DIRECTIONS: Say how many lines below have "worn" in them, giving the number alone.

+++++

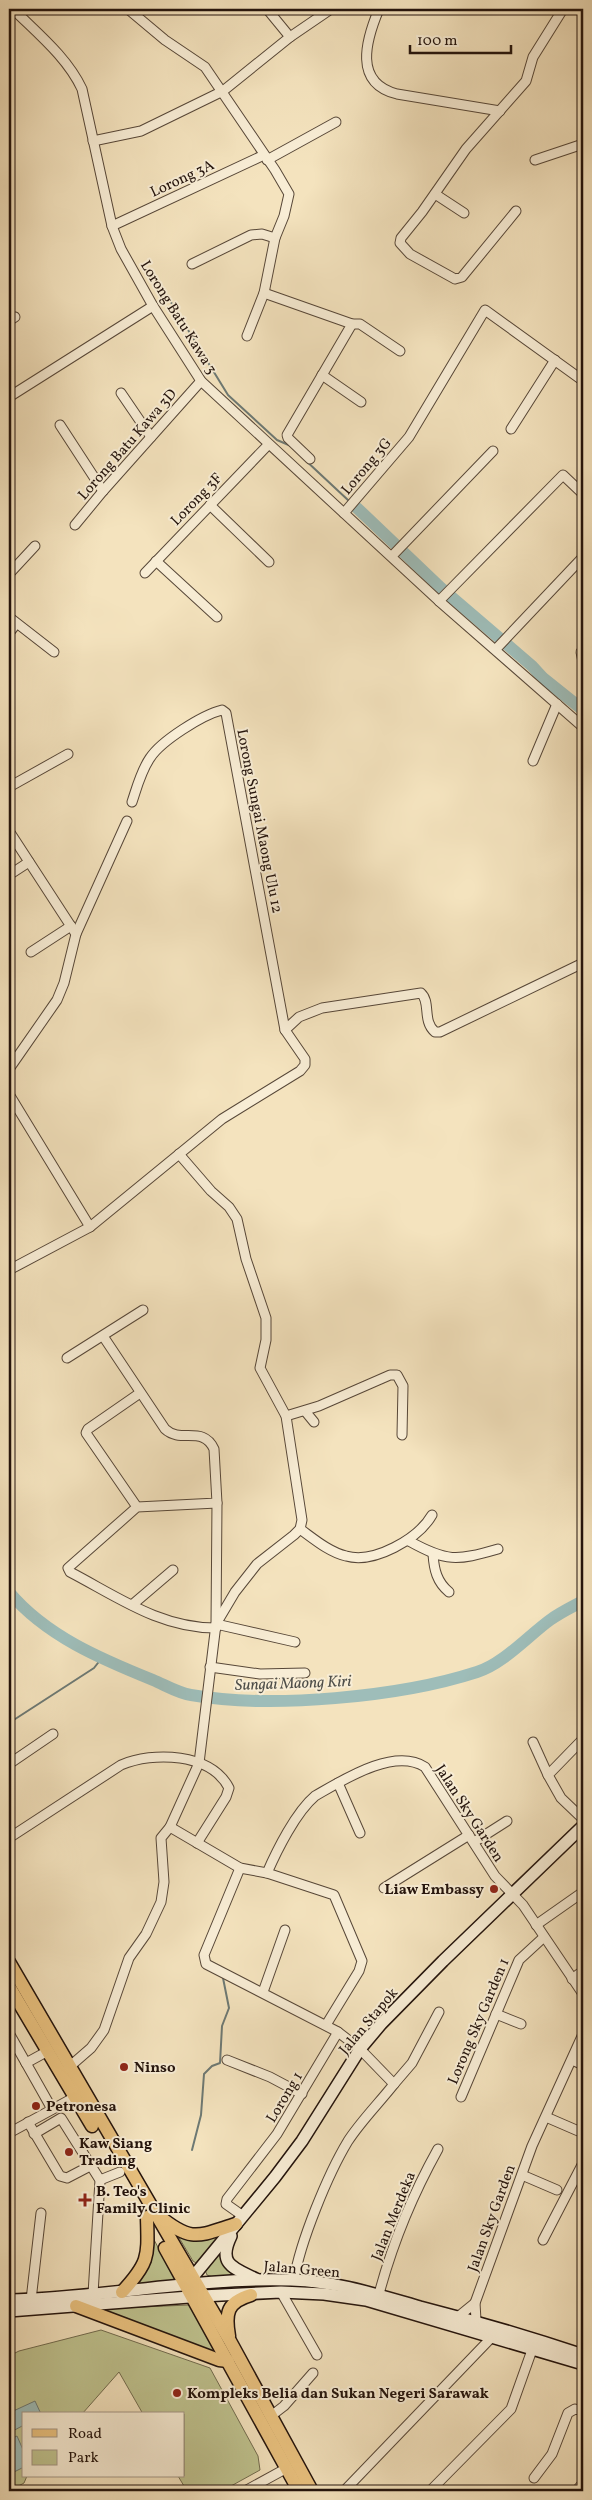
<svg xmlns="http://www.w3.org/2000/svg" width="592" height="2500" viewBox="0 0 592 2500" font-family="Vollkorn,serif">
<rect width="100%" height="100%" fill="#f4e3be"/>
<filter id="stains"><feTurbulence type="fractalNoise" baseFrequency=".004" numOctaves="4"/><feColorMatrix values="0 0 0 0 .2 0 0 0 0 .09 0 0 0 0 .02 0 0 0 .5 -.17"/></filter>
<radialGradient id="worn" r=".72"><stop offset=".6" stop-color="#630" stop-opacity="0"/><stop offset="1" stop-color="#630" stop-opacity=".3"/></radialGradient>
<!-- green -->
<g fill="#bfc38f" stroke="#716b4e">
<path d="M229,2230l-27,32 -6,1 -3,-2 -15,-25 14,4z"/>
<path d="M152,2236l24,45 -41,5 16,-23z"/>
<path d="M222,2247l19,29 -28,1 -6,-2 -2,-5z"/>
<path d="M189,2305l29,49 -123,-45z"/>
<path d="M101,2330l109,38 48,88 2,14 -38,21h-35l-9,-15h6v-62h-41l-24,-42 -37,42h-58v62h3l-3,7 -15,8v-135l10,-5z"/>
</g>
<!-- water -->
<g fill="#9ebdb9" stroke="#6d7974">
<path d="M35,2401l6,13h-17v11l-15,8v-20z"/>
<path d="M17,2436l7,16v15l-14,7 -1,-34z"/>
</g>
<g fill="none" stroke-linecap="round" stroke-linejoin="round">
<!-- stream -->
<g stroke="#6d7974" stroke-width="2">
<path d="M161,286l67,109 49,45 14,6"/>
<path d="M303,458l46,43"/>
<path d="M9,1723l85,-55 7,-9"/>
<path d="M192,2150l9,-35 3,-41 8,-8 8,-3 2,-37 7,-18 -6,-30"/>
</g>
<!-- river -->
<g stroke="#9ebdb9" stroke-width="12">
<path d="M357,508l84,80 91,78 11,12 40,32"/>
<path d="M9,1592c37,44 92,67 144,88 12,5 25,13 38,15 80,14 209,2 286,-23 26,-8 51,-36 73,-52 11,-8 22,-13 33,-19"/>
</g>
<defs>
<g id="minor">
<path d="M13,9c24,24 54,48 69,80l30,137 9,23 32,57 48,75 238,220 144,126"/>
<path d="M128,9l37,31 40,27 70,103 14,24 -5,22 -9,22 -11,55 -17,43"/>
<path d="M267,9l23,28"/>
<path d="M379,9c-13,31 -26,74 18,85l103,17"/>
<path d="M93,141l48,-10 82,-40 67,-54 41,-28"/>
<path d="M267,160l69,-38"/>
<path d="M535,160l48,-16"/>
<path d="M435,194l29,19"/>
<path d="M516,211l-54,66 -7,2 -45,-25 -10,-11 1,-5 21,-26 44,-63 60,-68 7,-24 30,-48"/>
<path d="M112,226l152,-71"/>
<path d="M192,264l59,-29 11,-1 13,4"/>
<path d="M264,293l88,31h8l40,27"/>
<path d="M9,321l6,-4"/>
<path d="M322,375l39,27"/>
<path d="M121,393l30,44"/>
<path d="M9,397l144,-91"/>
<path d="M60,425l43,66"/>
<path d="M511,429l44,-69"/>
<path d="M310,459l-22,-21 -1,-3 65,-111"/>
<path d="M210,505l59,57"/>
<path d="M344,513l65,-76 76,-127 97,70"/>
<path d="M75,525l28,-34 98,-110"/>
<path d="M392,556l101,-105"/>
<path d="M156,561l61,56"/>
<path d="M145,573l123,-128"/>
<path d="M9,574l26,-28"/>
<path d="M439,601l124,-126 20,19"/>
<path d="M9,617l45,35"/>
<path d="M9,633l7,-9"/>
<path d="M496,649l87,-92"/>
<path d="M583,650l-2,2 2,10"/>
<path d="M533,761l24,-57"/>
<path d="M9,787l59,-33"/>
<path d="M9,831l67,103"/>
<path d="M9,875l20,-13"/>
<path d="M31,952l40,-26"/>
<path d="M285,1030l14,-13 23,-9 99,-15c10,9 1,28 14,39h5l143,-69"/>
<path d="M9,1069l48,-69 7,-17 12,-49 51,-113"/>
<path d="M9,1094l81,133"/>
<path d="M9,1270l81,-43 132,-108 78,-48 5,-6v-6l-20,-29 -59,-317 -4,-3c-20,5 -61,31 -72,48 -9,13 -13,29 -18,44"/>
<path d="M103,1336l62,93c16,15 38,-4 49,20l3,54 -80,4 -69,61 2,4c48,25 90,56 146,56"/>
<path d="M67,1358l76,-48"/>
<path d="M305,1411l9,11"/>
<path d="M286,1416l33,-10 71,-31h7l6,11 -1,49"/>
<path d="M217,1503l-1,121 79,18"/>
<path d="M137,1507l-51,-74 2,-4 52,-36"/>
<path d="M300,1529c14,10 29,23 46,27 28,8 72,-17 86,-41"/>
<path d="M409,1541c38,21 47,20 89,8"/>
<path d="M433,1554c1,16 4,28 16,38"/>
<path d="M132,1605l41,-35"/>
<path d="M210,1667l50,7 45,-1"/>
<path d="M583,1739l-35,36 13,23 22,21"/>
<path d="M533,1742l15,33"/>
<path d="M9,1764l44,-30"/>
<path d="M338,1783l22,50"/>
<path d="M170,1827l70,41 27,5 67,22 28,66 -3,10 -33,54"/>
<path d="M9,1838l112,-73c32,-14 90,-12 108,23l-3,9 -29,46"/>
<path d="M474,1842l33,-21"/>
<path d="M240,1868l-36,87 2,9 132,68 22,17 34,35c-15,19 -33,37 -46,57 -20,33 -48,101 -54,139"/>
<path d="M267,1873c10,-23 29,-61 48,-77 28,-16 79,-49 110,-29l70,109 28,29 60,89"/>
<path d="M384,1888l85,-53"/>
<path d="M536,1925l47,-33"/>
<path d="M572,1979l11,-8"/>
<path d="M263,1992l22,-62"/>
<path d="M496,2014l25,10"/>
<path d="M9,2033l43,76"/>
<path d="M227,2060l43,17 32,17"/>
<path d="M572,2060l11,5"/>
<path d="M26,2063l22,-12"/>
<path d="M68,2068l23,-20 13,-18 25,-72 17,-24 15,-32 3,-20 -3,-44 9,-11 29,-64 17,-139 19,-32 22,-28 37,-29 6,-6 2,-9 -16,-104 -26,-48 6,-28v-22l-20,-59 -9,-40 -8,-12 -18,-16 -32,-37"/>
<path d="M394,2084l18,-21 27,-51"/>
<path d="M461,2097l58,-137 25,-23"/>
<path d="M546,2117l37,16"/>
<path d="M28,2122l32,54 7,2 23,-12"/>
<path d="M9,2133l66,-36"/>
<path d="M34,2134l27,-16 39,62 -7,114"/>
<path d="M522,2175l35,15"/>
<path d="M100,2180l20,-8"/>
<path d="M243,2216l-17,-12 1,-5 50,-65 61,-102"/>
<path d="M543,2240l40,-77"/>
<path d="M281,2292l36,63"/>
<path d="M379,2294c13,-49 34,-100 59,-145"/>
<path d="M31,2300l10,-87"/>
<path d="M459,2316l16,-13"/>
<path d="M476,2320l-1,-17 57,-157 51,-112"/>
<path d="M271,2416l13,-10 29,-33"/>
<path d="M534,2478l18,-24 16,-41 7,-4 8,2"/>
<path d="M245,2491l42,-23"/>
<path d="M344,2491l148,-154"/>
<path d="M430,2491l81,-82 21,-59"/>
<path d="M576,2491l7,-8"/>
</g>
<g id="secondary">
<path d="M231,2236c-14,29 3,32 25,43"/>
<path d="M187,2284l88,-107 27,-36 58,-92 21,-25 62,-63 140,-135"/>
<path d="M9,2300c94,-2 188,-23 282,-20 44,1 87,15 129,27 55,14 109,30 163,48"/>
<path d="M9,2311l193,-15 79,-4 43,2 42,6 217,64"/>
</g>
<g id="primary">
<path d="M9,1962l221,379 82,150"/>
<path d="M9,1986l83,140"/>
<path d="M159,2216c33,27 39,20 77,8"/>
<path d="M165,2248l134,243"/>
<path d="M122,2292c28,-30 26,-36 25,-75"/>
<path d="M76,2306l143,54 9,1"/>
<path d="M229,2336c-4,-23 -2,-34 22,-41"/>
</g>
</defs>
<!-- minor casing -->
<use href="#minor" stroke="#574738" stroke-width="11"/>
<!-- secondary casing -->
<use href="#secondary" stroke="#23130c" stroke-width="14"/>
<!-- primary casing -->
<use href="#primary" stroke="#23130c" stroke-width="15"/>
<!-- minor -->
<use href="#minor" stroke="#f8edd5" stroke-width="9"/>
<!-- secondary -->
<use href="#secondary" stroke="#f8edd5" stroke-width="11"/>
<!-- primary -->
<use href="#primary" stroke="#eac27f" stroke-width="12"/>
</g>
<!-- markers -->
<g fill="#8f2418" stroke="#f8edd5" stroke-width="2">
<circle cx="494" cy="1889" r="5"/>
<circle cx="124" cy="2067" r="5"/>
<circle cx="36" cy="2106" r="5"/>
<circle cx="69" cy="2152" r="5"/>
<path d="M82.5 2192.5h5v5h5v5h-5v5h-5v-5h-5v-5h5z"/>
<circle cx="177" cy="2393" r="5"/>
</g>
<g text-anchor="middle" stroke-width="4" stroke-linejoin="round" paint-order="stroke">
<!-- street labels -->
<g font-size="15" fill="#23130c" stroke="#f8edd5">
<text transform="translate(182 178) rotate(-25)" y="5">Lorong 3A</text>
<text transform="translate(179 317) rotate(58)" y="5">Lorong Batu Kawa 3</text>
<text transform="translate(127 444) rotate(-49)" y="5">Lorong Batu Kawa 3D</text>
<text transform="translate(366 466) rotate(-50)" y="5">Lorong 3G</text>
<text transform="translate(196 499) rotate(-46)" y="5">Lorong 3F</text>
<text transform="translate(260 821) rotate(79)" y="5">Lorong Sungai Maong Ulu 12</text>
<text transform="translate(470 1813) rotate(57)" y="5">Jalan Sky Garden</text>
<text transform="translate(368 2021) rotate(-50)" y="5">Jalan Stapok</text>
<text transform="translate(478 2021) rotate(-67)" y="5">Lorong Sky Garden 1</text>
<text transform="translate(284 2097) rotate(-59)" y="5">Lorong 1</text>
<text transform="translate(393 2216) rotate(-68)" y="5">Jalan Merdeka</text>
<text transform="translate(491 2218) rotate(-70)" y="5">Jalan Sky Garden</text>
<text transform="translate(302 2269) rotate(5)" y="5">Jalan Green</text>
</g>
<!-- poi labels -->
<g font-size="15" font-weight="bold" fill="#23130c" stroke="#f8edd5" text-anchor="start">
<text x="484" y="1894" text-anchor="end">Liaw Embassy</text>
<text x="134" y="2072">Ninso</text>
<text x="46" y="2111">Petronesa</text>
<text x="79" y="2148">Kaw Siang<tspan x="79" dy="17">Trading</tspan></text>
<text x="96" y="2196">B. Teo's<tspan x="96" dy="17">Family Clinic</tspan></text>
<text x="187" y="2398">Kompleks Belia dan Sukan Negeri Sarawak</text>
</g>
<!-- water labels -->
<g font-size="16" font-style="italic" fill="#4e4e49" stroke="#f8edd5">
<text transform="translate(293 1682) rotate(-2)" y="6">Sungai Maong Kiri</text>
</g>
</g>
<!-- margin -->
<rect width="592" height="2500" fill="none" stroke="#f4e3be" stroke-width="30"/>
<rect x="10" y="10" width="572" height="2480" fill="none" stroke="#23130c" stroke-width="2.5"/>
<rect x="15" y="15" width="562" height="2470" fill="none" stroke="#23130c"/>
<!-- legend -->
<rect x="22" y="2412" width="162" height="65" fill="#f8edd5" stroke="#a39685"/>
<rect x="32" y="2429" width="25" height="8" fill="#eac27f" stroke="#a39685"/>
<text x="68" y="2438" font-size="15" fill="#23130c">Road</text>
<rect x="32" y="2450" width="25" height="15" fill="#bfc38f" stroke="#a39685"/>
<text x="68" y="2462" font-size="15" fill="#23130c">Park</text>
<!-- scale -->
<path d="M410 45v8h101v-8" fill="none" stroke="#23130c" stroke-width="2.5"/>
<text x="417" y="45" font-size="15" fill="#23130c" stroke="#f8edd5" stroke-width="4" paint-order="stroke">100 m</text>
<rect width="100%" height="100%" filter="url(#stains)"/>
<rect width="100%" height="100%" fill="url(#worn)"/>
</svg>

+++++

YOUR SOLUTION: 2